■ **The records**:
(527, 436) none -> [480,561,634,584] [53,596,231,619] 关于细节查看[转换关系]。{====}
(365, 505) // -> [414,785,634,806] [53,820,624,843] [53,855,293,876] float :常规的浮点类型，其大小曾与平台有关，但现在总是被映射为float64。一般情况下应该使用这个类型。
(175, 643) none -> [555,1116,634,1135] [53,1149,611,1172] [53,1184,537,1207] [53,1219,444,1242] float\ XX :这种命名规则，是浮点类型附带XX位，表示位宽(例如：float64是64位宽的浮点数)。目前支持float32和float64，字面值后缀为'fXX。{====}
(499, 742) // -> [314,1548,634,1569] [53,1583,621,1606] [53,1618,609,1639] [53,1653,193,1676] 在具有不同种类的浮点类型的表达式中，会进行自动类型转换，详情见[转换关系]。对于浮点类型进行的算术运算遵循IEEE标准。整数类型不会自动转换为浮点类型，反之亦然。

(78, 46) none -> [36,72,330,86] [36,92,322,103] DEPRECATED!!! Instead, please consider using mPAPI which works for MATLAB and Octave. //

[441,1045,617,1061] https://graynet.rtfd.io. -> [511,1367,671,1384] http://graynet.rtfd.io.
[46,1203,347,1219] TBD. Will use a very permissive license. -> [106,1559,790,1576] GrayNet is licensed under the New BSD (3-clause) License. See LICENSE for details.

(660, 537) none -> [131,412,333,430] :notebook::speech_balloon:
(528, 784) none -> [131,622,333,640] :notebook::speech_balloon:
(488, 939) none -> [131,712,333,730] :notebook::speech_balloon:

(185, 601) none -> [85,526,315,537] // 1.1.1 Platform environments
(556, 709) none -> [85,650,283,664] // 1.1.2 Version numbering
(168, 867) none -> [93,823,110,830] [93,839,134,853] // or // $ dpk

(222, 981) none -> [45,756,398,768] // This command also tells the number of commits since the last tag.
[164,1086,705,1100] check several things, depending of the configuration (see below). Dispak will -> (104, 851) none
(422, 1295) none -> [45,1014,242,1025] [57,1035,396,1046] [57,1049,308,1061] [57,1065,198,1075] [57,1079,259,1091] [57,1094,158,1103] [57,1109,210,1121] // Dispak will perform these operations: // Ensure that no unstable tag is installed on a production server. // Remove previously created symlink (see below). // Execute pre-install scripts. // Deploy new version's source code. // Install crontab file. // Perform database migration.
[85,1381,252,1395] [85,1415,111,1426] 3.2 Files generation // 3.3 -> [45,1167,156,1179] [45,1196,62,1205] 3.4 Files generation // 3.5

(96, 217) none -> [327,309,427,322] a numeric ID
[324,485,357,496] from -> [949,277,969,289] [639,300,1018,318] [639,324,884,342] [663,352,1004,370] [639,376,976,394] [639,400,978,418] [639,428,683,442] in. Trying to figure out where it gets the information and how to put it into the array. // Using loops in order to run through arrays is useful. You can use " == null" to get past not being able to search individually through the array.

■ **Exercise details**:
Filter the records above for lines with "转换关系".

■ **Result**:
(527, 436) none -> [480,561,634,584] [53,596,231,619] 关于细节查看[转换关系]。{====}
(499, 742) // -> [314,1548,634,1569] [53,1583,621,1606] [53,1618,609,1639] [53,1653,193,1676] 在具有不同种类的浮点类型的表达式中，会进行自动类型转换，详情见[转换关系]。对于浮点类型进行的算术运算遵循IEEE标准。整数类型不会自动转换为浮点类型，反之亦然。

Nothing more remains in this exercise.